■ **PROBLEM SET**:
1. In the Peter Butler biography, who launched the Charles Wolfson Center for Reconstructive Surgery?
2. Please write the next part of the Peter Butler biography, picking up after its final sentence.

■ **TEXT**:
※ ※ ※

- Born: Peter Edward Michael Butler 1 September 1962 (age 63) Ireland
- Occupation(s): Surgeon, scientist
- Employer(s): Royal Free London NHS Foundation Trust, London, United Kingdom
- Title: Professor of plastic and reconstructive surgery

= Peter Butler (surgeon) =

English plastic surgeon

Peter Edward Michael Butler, FRCSI, FRCS, FRCS (Plast) (born 1 September 1962) is Professor of Plastic and Reconstructive Surgery at University College London. He is consultant plastic surgeon and head of the face transplantation team at the Royal Free London NHS Foundation Trust in London, United Kingdom. He is Director of the Charles Wolfson Center for Reconstructive Surgery at the Royal Free Hospital, which was launched by George Osborne, Chancellor of the Exchequer at No 11 Downing Street in November 2013.

※ ※ ※

■ **DATA**:
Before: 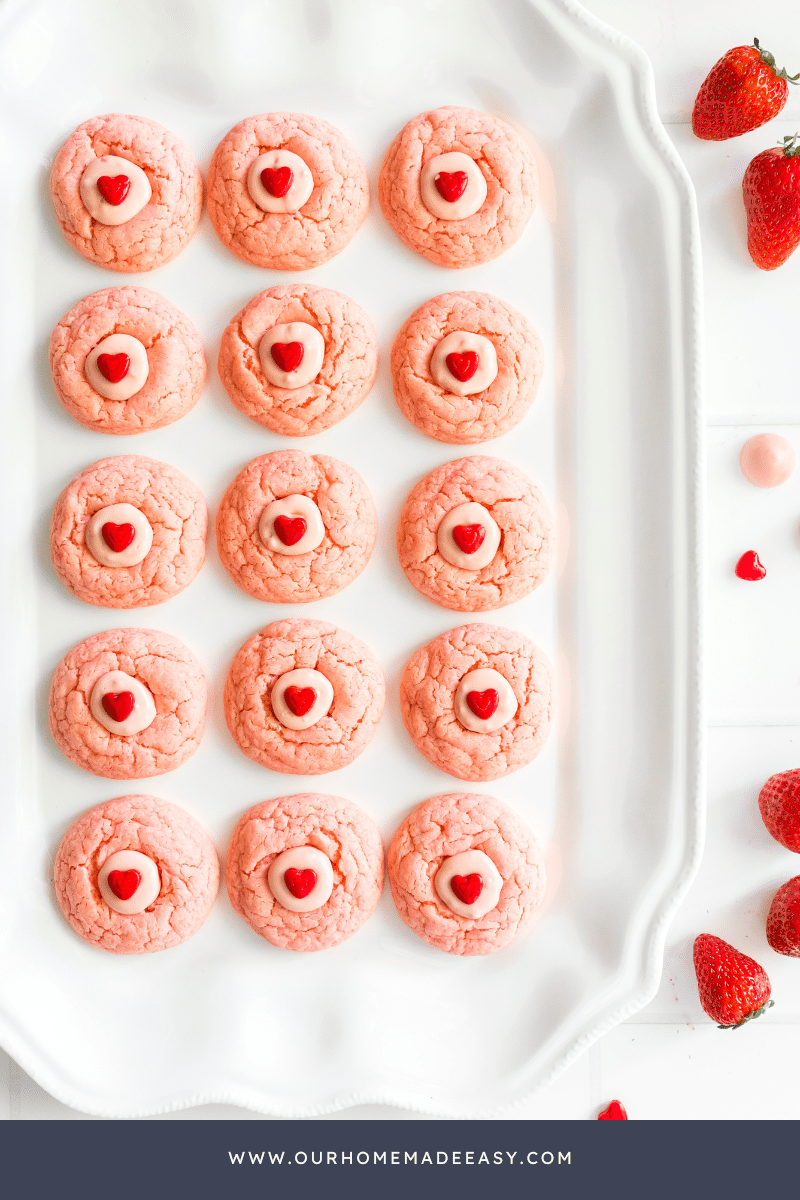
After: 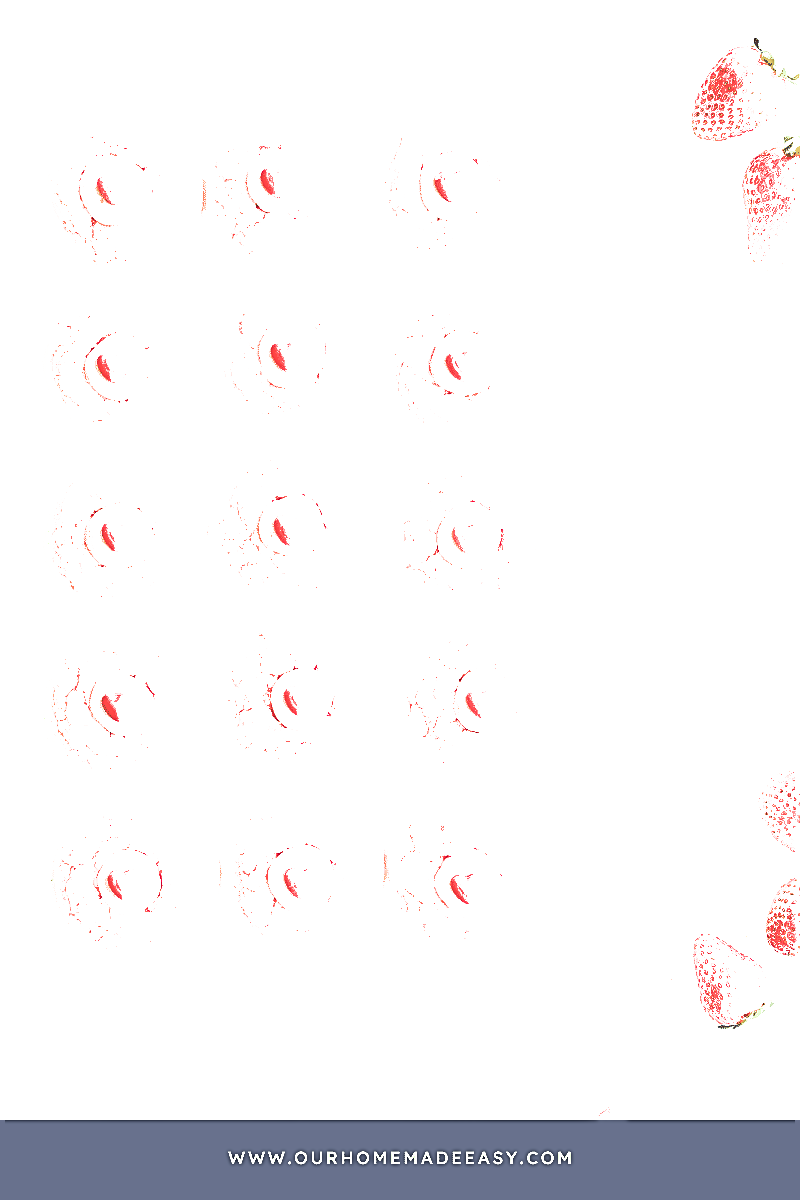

※ ※ ※

■ **ANSWERS FOR EACH ITEM**:
1. George Osborne, Chancellor of the Exchequer.

2.
==Education and training==
Butler is a graduate of the Royal College of Surgeons in Ireland and Physicians of Ireland. He trained in Dublin, Massachusetts General Hospital, Harvard Medical School and London. He is a fellow of the Royal College of Surgeons in Ireland (FRCS) and the Royal College of Surgeons of England (FRCS). He began his main research interests at the Massachusetts General Hospital and Harvard Medical School. He began his work in 1993 with Andrew Lee and David Sachs in reconstructive transplantation, and with Charles Vacanti, Jay Vacanti and Robert Langer in tissue engineering.

Butler has an active clinical and laboratory based research program. One of his main areas of research is facial transplantation. The work he has been involved in has received awards from the New England Society of Plastic and Reconstructive Surgeons, the American Society of Plastic and Reconstructive Surgeons, the Plastic Surgery Research Council, USA, the British Association of Plastic Surgeons and Society of Academic & Research Surgery.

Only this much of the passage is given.